Under the condition of stirring, dissolving alpha-CD and KH-550 in water according to the mass ratio of 20:1 to ensure that the concentration of KH-550 is 0.16 wt% and the concentration of alpha-CD is 1.6 wt%, and uniformly dissolving to obtain an alpha-CD aqueous solution containing KH-550, wherein the alpha-CD aqueous solution is used as an aqueous phase solution of interfacial polymerization.
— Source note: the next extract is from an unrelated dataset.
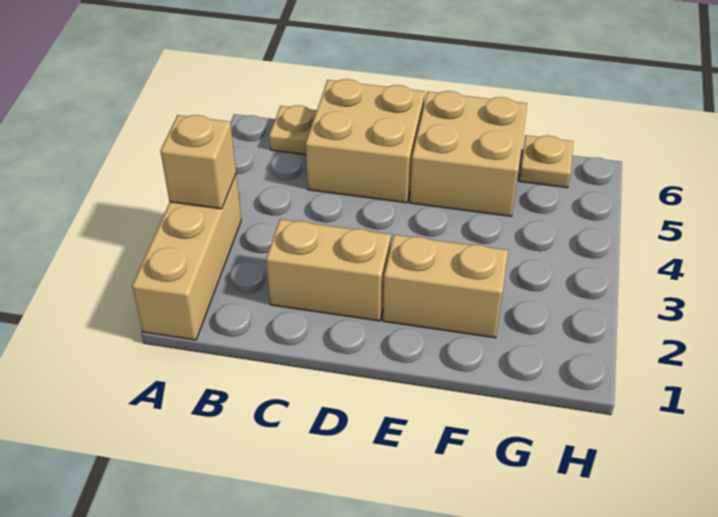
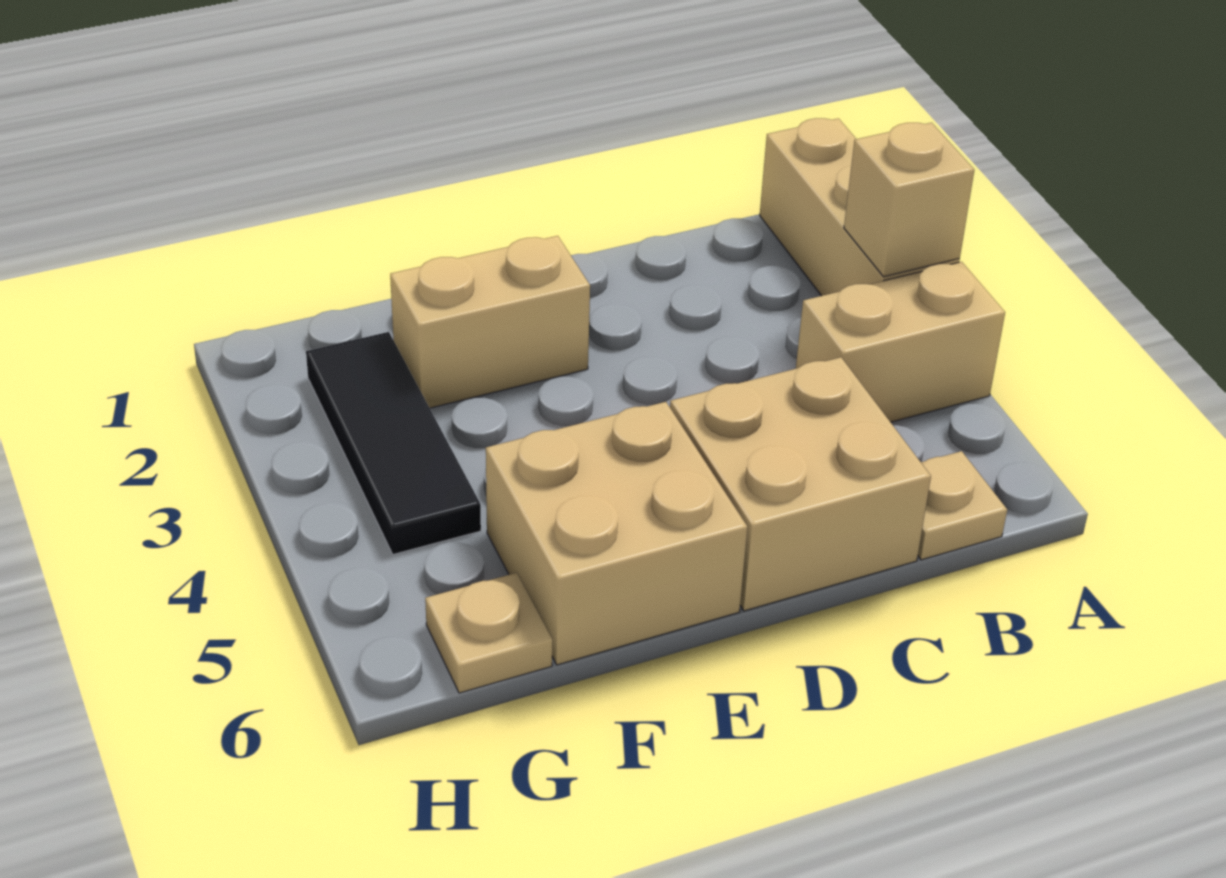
tan 1x2 brick [266,219,391,321] -> tan 1x2 brick moved to [796,262,1005,422]
none -> black 1x3 tile [306,332,481,554]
In addition, adding a TPC organic phase monomer into n-hexane under the condition of stirring, and fully dissolving to obtain 0.30 wt% of TMC n-hexane solution as an oil phase solution of interfacial polymerization;

(2) silane coupling agent assisted interfacial polymerization of cyclodextrins

Fully soaking a polysulfone membrane with the molecular weight cutoff of 60kDa in deionized water, taking out, soaking in the water phase solution prepared in the step (1) for 35min, taking out, then placing in the oil phase solution prepared in the step (1), and carrying out interface reaction for 35 min;

(3) post-treatment of modified polysulfone membranes

And (3) after the interfacial polymerization reaction is finished, placing the modified polysulfone composite membrane obtained in the step (2) in a 65 ℃ oven for thermal crosslinking for 23min, then placing the modified polysulfone composite membrane in a water solution with the pH of 12.5 for 1.8h, taking out the modified polysulfone composite membrane, and washing the modified polysulfone composite membrane with deionized water until the surface is neutral, thus obtaining the silane coupling agent-assisted cyclodextrin interfacial polymerization modified polysulfone membrane.

(4) Use of modified membranes

Carrying out a water contact angle test on the prepared KH-550/alpha-CD polysulfone composite nanofiltration membrane to obtain a water contact angle of 73 degrees, and carrying out a nanofiltration separation performance test in a cross-flow nanofiltration device under the following test conditions: the feed liquid is 10.0ppm Evans blue aqueous solution, the pressure is 0.6MPa, the retention rate of the Evans blue aqueous solution is 92.6 percent, and the water flux is 30.6L/(m²·h·MPa)。